Arts Award Explore is an Entry Level 3 Award in the Arts, so it is still an accredited qualification for young people. That is the first part and then Discover is the second level. Again, you do not need to start with Explore, you can go straight onto Discover.
For Explore there are four sections. Again, it is not about sitting and writing, especially at that age, you can be doing anything really.
Part A is Inspire - you just have to take part in arts activities and develop your art skills. So it can be a painting or pottery class, or a dance class, anything like that. Or perhaps music lessons, if you are doing those through school. Again, if you are already doing them, why not?
Part B of that is Explore – which is simply requires you to go see other arts. Perhaps an art exhibit or a show or again, a gig or anything like that.
Part C is Create, and is probably the most flexible part. You just create something to demonstrate your art skills. It can be a poster or a collage, or if you have been doing a pottery class, you could make a piece of pottery.
Part D is Present - simply presenting your work to others. That could be to your friends at school, or to your family. Again, similar to the Bronze, Silver and Gold, you are already fulfilling the criteria if you are taking a dance class, so why not get a qualification as well?!
You can do Explore and Discover in a day, or half a day even. Bronze, Silver and Gold have no time limit. For example, the Silver can be achieved during a week’s summer school. Alternatively, you could do one session a week over a whole term or you can do it quite concisely, because a lot of the work is down to you. It can be completed really quickly.
How to Apply
You have to register yourself so that you can be moderated, which costs around £16.00, and you get a workbook which shows you exactly what you need to do. There are also Arts Award Welcome Centres that you can find on the Arts Award website.
For example, DanceXchange is an Arts Award Welcome Centre, which means that you can get discounts on tickets and classes here to help you achieve your Arts Award. There are more Welcome Centres around the country. There is also a financial support scheme to help young people access performances or art that they might not otherwise be able to afford.

- _ACTIVITY LIST_:
[1] Quote the Arts Award passage word for word, starting at "Arts Award Explore" and ending at "them, why not?".
[2] In the Arts Award passage, about how much does it cost to register so that you can be moderated?
None of the records that follow has any bearing on these tasks.

- _DATA RECORDS_:

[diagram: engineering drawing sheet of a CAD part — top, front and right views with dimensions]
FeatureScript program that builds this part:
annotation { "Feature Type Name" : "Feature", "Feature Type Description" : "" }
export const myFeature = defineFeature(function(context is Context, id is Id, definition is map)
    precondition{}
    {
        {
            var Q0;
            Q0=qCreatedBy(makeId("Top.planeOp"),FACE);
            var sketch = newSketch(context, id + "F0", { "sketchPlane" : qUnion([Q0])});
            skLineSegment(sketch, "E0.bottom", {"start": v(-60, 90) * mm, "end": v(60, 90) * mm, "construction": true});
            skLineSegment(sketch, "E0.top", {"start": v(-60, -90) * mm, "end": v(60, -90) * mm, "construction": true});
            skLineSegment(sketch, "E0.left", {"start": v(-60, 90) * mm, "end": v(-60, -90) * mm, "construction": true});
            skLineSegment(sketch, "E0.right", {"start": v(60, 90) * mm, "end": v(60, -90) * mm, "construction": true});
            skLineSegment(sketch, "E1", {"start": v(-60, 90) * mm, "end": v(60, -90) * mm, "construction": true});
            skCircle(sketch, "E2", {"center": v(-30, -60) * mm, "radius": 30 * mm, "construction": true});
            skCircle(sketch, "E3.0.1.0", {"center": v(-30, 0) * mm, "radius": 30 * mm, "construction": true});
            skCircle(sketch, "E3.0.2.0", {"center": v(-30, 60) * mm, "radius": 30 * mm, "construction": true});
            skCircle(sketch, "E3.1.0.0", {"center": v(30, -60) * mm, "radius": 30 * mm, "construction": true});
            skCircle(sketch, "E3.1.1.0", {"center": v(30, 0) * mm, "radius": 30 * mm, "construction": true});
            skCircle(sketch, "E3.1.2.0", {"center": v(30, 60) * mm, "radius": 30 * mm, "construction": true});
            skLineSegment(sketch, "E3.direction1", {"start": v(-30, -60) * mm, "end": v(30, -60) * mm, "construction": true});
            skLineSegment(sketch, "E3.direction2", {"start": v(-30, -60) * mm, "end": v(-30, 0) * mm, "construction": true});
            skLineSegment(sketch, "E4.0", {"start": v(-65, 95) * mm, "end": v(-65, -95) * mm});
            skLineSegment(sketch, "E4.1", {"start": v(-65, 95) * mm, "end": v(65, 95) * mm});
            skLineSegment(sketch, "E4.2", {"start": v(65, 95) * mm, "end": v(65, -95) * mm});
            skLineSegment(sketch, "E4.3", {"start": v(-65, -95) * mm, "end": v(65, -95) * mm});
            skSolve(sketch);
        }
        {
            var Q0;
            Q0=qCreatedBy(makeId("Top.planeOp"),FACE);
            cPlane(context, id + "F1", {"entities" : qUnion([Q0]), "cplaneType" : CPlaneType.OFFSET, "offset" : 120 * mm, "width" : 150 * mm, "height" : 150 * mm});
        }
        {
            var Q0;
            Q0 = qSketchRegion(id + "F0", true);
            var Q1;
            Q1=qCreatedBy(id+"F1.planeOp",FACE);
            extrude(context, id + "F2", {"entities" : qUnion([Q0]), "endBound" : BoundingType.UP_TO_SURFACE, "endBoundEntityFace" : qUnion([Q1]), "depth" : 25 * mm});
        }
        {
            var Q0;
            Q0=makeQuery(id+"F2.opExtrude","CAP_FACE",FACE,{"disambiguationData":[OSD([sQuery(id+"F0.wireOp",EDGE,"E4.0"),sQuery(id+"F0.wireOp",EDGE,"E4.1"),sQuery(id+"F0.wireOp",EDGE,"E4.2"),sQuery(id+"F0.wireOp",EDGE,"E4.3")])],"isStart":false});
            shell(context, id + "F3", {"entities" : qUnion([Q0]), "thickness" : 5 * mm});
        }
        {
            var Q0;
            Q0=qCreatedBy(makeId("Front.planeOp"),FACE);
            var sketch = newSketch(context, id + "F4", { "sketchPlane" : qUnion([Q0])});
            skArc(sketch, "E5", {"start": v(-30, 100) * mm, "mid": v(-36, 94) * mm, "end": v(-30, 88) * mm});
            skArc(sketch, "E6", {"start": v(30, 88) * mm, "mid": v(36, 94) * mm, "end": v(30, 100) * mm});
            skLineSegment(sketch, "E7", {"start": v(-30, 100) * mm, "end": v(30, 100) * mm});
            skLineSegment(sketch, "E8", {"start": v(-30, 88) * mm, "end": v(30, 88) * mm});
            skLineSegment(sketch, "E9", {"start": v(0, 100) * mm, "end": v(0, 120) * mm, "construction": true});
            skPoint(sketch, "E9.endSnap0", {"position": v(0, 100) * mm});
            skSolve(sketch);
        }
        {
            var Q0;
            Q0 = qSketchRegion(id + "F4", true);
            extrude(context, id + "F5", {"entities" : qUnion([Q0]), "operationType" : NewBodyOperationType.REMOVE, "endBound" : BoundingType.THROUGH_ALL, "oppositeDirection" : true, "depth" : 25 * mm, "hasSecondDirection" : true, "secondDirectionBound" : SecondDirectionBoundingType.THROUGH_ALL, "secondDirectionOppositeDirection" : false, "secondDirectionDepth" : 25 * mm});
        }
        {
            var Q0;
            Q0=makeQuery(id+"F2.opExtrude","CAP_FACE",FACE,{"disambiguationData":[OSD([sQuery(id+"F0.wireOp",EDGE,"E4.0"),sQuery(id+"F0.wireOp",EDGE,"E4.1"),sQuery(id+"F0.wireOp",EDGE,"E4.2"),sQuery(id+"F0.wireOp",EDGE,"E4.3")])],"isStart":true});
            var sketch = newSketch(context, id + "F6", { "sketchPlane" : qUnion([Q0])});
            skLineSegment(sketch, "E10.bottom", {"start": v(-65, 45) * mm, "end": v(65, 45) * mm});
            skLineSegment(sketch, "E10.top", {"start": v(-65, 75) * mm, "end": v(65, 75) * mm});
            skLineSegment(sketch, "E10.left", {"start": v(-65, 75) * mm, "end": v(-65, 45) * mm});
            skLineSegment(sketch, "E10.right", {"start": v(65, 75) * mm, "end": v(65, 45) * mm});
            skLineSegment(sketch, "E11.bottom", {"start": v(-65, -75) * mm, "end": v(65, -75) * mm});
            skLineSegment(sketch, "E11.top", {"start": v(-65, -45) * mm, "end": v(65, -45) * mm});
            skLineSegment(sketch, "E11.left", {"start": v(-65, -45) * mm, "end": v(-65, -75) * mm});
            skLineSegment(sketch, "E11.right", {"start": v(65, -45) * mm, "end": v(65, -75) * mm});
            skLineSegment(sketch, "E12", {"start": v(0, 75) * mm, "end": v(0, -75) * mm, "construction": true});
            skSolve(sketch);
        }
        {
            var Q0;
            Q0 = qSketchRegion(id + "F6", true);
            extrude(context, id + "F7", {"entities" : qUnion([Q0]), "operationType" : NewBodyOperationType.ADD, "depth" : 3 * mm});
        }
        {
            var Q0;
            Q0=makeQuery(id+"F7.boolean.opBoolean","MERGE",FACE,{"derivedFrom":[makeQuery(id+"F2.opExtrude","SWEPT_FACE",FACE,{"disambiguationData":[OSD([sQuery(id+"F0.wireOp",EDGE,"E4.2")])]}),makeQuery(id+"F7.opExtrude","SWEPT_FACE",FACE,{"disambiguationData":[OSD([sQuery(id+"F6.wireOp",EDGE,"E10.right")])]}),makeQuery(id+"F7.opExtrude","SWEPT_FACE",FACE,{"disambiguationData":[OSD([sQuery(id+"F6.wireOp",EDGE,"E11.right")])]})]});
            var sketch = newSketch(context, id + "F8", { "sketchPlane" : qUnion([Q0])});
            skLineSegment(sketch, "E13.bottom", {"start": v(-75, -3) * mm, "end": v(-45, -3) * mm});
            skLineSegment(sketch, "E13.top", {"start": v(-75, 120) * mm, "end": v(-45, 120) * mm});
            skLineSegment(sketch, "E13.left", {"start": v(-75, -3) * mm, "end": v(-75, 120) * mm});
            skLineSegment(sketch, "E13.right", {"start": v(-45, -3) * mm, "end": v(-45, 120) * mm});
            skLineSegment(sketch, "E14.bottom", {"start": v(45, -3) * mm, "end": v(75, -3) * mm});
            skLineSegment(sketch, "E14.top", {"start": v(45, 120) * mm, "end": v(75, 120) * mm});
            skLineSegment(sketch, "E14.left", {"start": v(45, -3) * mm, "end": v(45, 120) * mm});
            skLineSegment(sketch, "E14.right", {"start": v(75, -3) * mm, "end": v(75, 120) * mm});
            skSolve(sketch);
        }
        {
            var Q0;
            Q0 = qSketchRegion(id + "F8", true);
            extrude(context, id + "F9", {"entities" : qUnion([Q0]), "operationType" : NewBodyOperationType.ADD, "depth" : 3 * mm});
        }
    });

- _RESULTS FOR EACH TASK_:
[1]
Arts Award Explore is an Entry Level 3 Award in the Arts, so it is still an accredited qualification for young people. That is the first part and then Discover is the second level. Again, you do not need to start with Explore, you can go straight onto Discover.
For Explore there are four sections. Again, it is not about sitting and writing, especially at that age, you can be doing anything really.
Part A is Inspire - you just have to take part in arts activities and develop your art skills. So it can be a painting or pottery class, or a dance class, anything like that. Or perhaps music lessons, if you are doing those through school. Again, if you are already doing them, why not?

[2] Around £16.00.